The calibration is valid only for the respective genera and at an optical density of 0.1 (Ganner et al. 2010).
Carbohydrate and protein analysis
For total mannan and glucan determination, yeast cell wall polysaccharides were hydrolyzed with 72% sulfuric acid. Carrez-precipitation was subsequently performed to remove interfering proteins and fats by precipitation as zinc (2+) and/or cyanoferrat (II) - complexes (Matissek et al. 1992). The cleared supernatants were analyzed for glucose and mannose by HPLC-RID using an ICSep ION-300 column (Transgenomic).

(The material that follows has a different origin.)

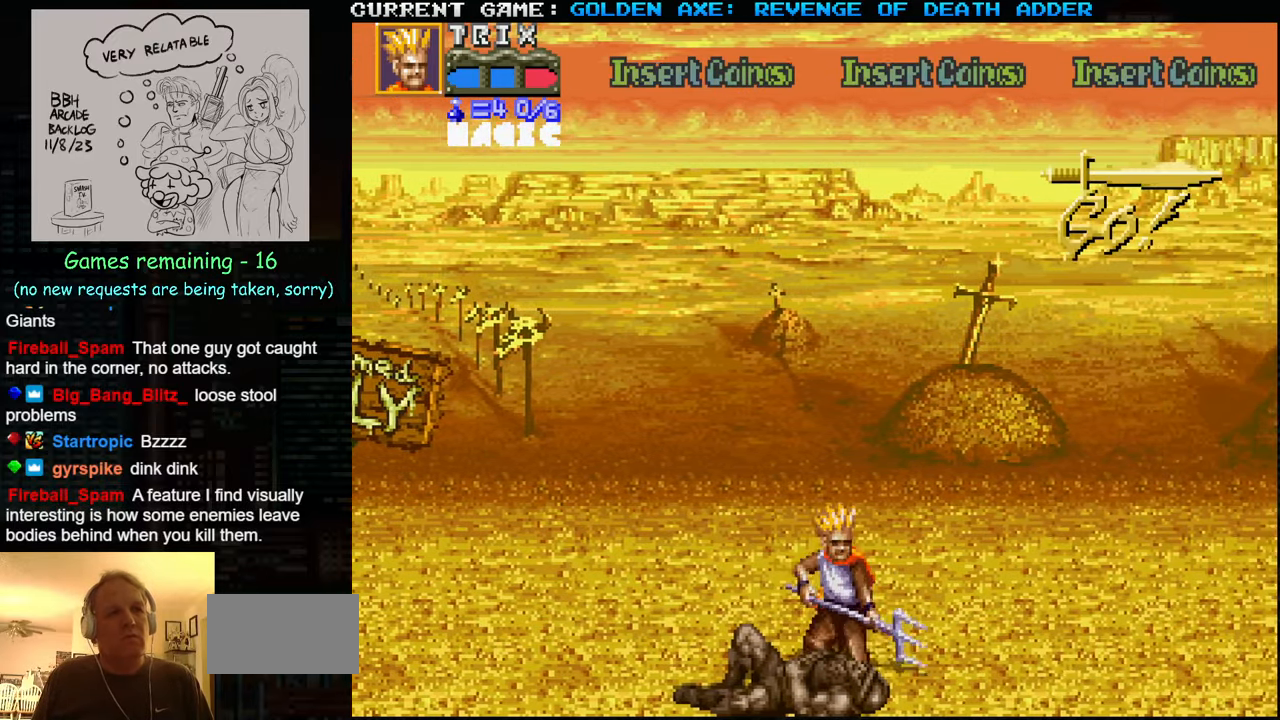
{"buttons": [], "left_stick": "center", "events": [[150, "left_stick", "center"]]}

Total protein was determined by Total Kjeldahl Nitrogen (TKN, AOAC Official Method 954.01, 1954).
Carbohydrate analyses were conducted in single, protein analyses were conducted in duplicates.
Experimental data were analyzed using IBM SPSS, version 19. Due to non-normal distribution of data, Spearman correlation was used. The calculated coefficient of correlation is only relevant for a given significance value (P-value <0.05); the coefficients are classified as below. A positive Spearman correlation coefficient corresponds to an increasing monotonic trend between X and Y. A negative Spearman correlation coefficient corresponds to a decreasing monotonic trend between X and Y. The influence of treatment (autolysis or French press) was calculated with the non-parametric Mann Whitney U Test (data non-normal distributed).
Coefficient of correlation classification
Correlations were considered very low (r ≤ 0.2), low (0.2 < r ≤ 0.5), medium (0.5 < r ≤ 0.7), high (0.7 < r ≤ 0.9), very high (0.9 < r ≤ 1).